Bei der Lektüre des Buches, das ungemein lebendig geschrieben ist, ist zu spüren, dass Tim Neumann den Boxsport liebt, zugleich aber wissenschaftliche Distanz wahrt. Fundierte Recherchen zur Entwicklung des Boxsportes in der ehemaligen DDR, dessen Akteure und die großen Turniere machen das Buch zu einem wichtigen Nachschlagewerk. Dabei wird stets auch der gesellschaftliche Kontext zu den damaligen politischen Verhältnissen herausgestellt.
Lesen lohnt sich hier wirklich – auch wenn man (noch) kein Box-Fan ist… Nicht zuletzt die Entwicklung des Boxsportes in M-V, speziell in Schwerin, wird in dem Buch von Tim Neumann natürlich gebührend berücksichtigt.
Nachgefragt bei Tim Neumann
Tim Neumann zur Arbeit an seinem Buch, die Recherchen, die wissenschaftlichen Ergebnisse und neue Projekte
„Befürchtete Einflussnahmen von Sportfreunden aus dem Boxverband…“
Frage: Herzlichen Glückwunsch zu Ihrem interessanten Buch „Boxen in der DDR“. Wann reifte in Ihnen der Entschluß, über diese Thematik zu promovieren und Ihre Dissertation letztendlich zu veröffentlichen?

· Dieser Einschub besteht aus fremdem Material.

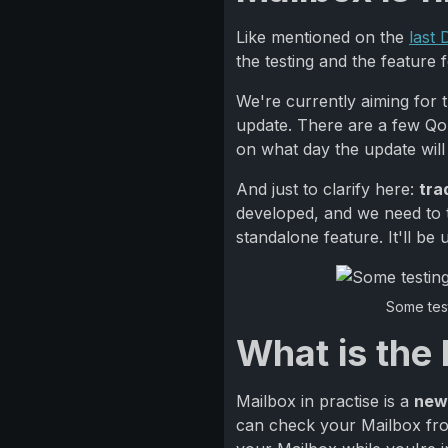
Like mentioned on the
last
the testing and the feature fe
We're currently aiming for 
update. There are a few QoL 
on what day the update will
And just to clarify here:
tra
developed, and we need to t
standalone feature. It'll be
Some test
What is the
Mailbox in practise is a
new
can check your Mailbox from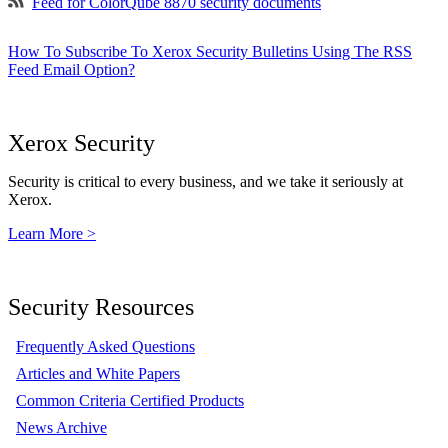
Feed for ColorQube 8870 security documents
How To Subscribe To Xerox Security Bulletins Using The RSS
Feed Email Option?
Xerox Security
Security is critical to every business, and we take it seriously at
Xerox.
Learn More >
Security Resources
Frequently Asked Questions
Articles and White Papers
Common Criteria Certified Products
News Archive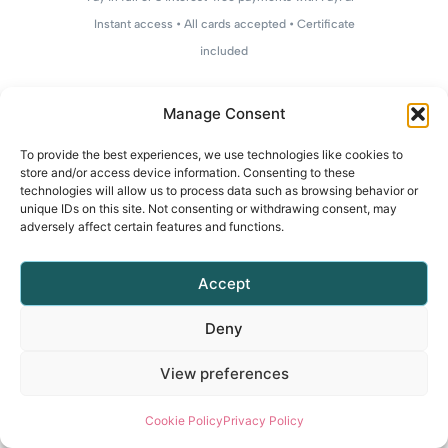
Instant access • All cards accepted • Certificate
included
Manage Consent
To provide the best experiences, we use technologies like cookies to
store and/or access device information. Consenting to these
technologies will allow us to process data such as browsing behavior or
unique IDs on this site. Not consenting or withdrawing consent, may
adversely affect certain features and functions.
Accept
Deny
View preferences
Cookie Policy
Privacy Policy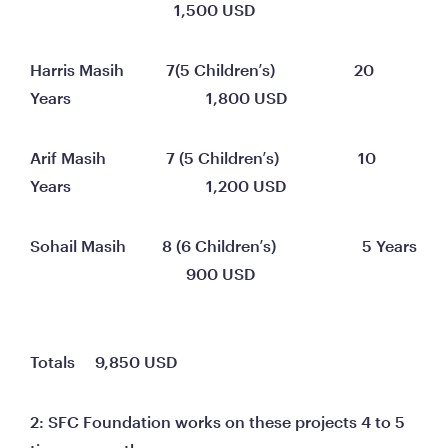
                                    1,500 USD
Harris Masih	          7(5 Children’s)	                 20 
Years	                                1,800 USD
Arif Masih	              7 (5 Children’s)	                  10 
Years	                                1,200 USD
Sohail Masih	     8 (6 Children’s)	                   5 Years	
                                       900 USD
Totals     9,850 USD
2: SFC Foundation works on these projects 4 to 5 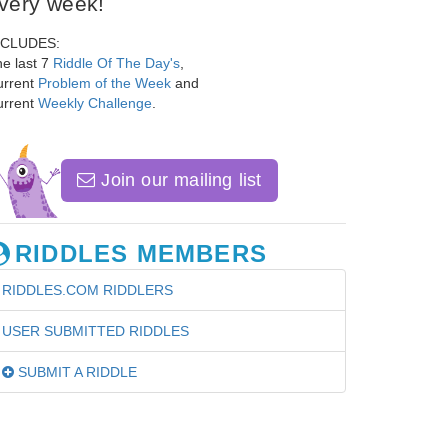
very week!
NCLUDES:
e last 7
Riddle Of The Day's
,
urrent
Problem of the Week
and
urrent
Weekly Challenge
.
Join our mailing list
RIDDLES MEMBERS
RIDDLES.COM RIDDLERS
USER SUBMITTED RIDDLES
SUBMIT A RIDDLE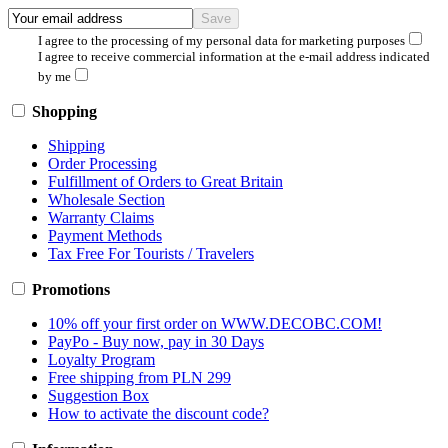
I agree to the processing of my personal data for marketing purposes
I agree to receive commercial information at the e-mail address indicated
by me
Shopping
Shipping
Order Processing
Fulfillment of Orders to Great Britain
Wholesale Section
Warranty Claims
Payment Methods
Tax Free For Tourists / Travelers
Promotions
10% off your first order on WWW.DECOBC.COM!
PayPo - Buy now, pay in 30 Days
Loyalty Program
Free shipping from PLN 299
Suggestion Box
How to activate the discount code?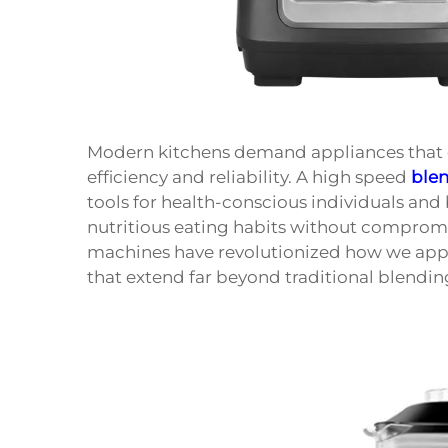
Modern kitchens demand appliances that c
efficiency and reliability. A high speed
ble
tools for health-conscious individuals an
nutritious eating habits without compromi
machines have revolutionized how we appro
that extend far beyond traditional blendin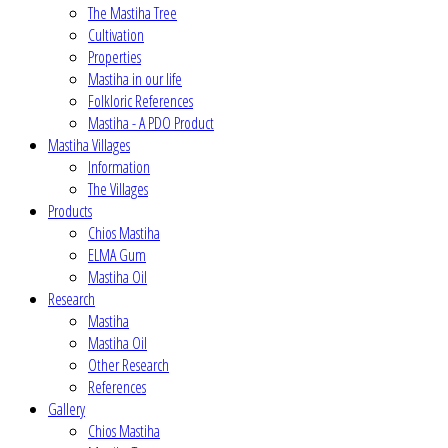
The Mastiha Tree
Cultivation
Properties
Mastiha in our life
Folkloric References
Mastiha - A PDO Product
Mastiha Villages
Information
The Villages
Products
Chios Mastiha
ELMA Gum
Mastiha Oil
Research
Mastiha
Mastiha Oil
Other Research
References
Gallery
Chios Mastiha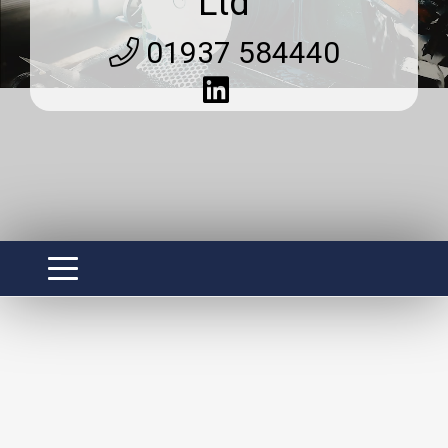
Ltd
01937 584440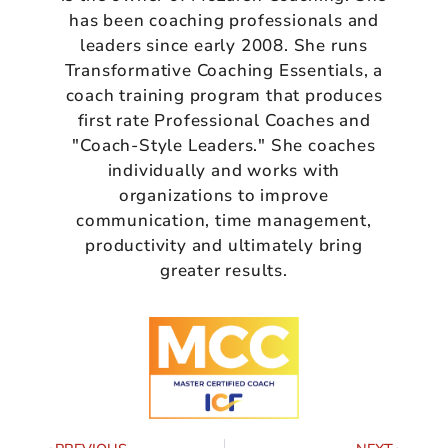
has been coaching professionals and
leaders since early 2008. She runs
Transformative Coaching Essentials, a
coach training program that produces
first rate Professional Coaches and
"Coach-Style Leaders." She coaches
individually and works with
organizations to improve
communication, time management,
productivity and ultimately bring
greater results.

Tim Neumann: Mein ehemaliger Trainer Dr. Jochen Berger riet mir circa 2007, eine Arbeit über den Boxverband der DDR zu schreiben.
Frage: Sie waren selbst im Boxsport aktiv. Half der persönliche, aktive Bezug zum Boxsport beim Verfassen der Dissertation oder bestand nicht die Gefahr, dass man die Distanz zum „Forschungsobjekt“ verliert?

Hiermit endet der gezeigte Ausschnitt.